= Task objective =
Copy the text lines of every entry below word for word, leaving the pictures out of your answer.

= Recorded information =
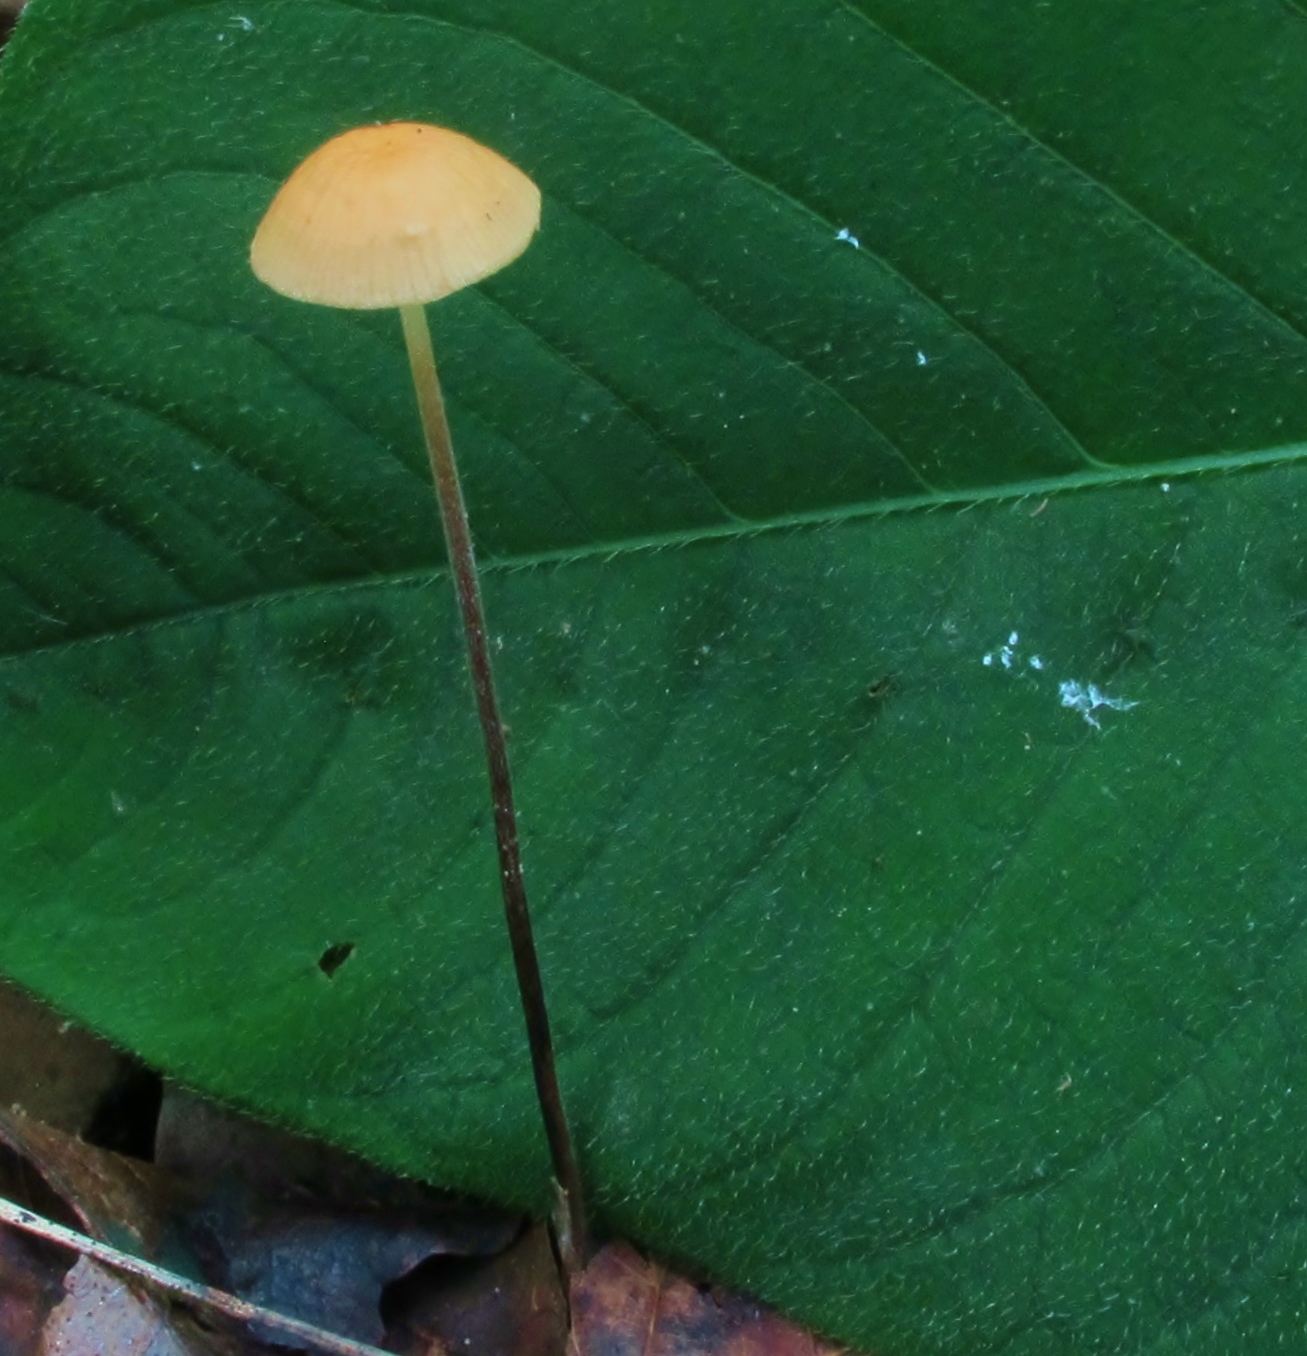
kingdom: Fungi
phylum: Basidiomycota
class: Agaricomycetes
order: Agaricales
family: Physalacriaceae
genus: Rhizomarasmius
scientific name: Rhizomarasmius pyrrhocephalus
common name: Hairy long stem marasmius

= Answer to the task =
kingdom: Fungi
phylum: Basidiomycota
class: Agaricomycetes
order: Agaricales
family: Physalacriaceae
genus: Rhizomarasmius
scientific name: Rhizomarasmius pyrrhocephalus
common name: Hairy long stem marasmius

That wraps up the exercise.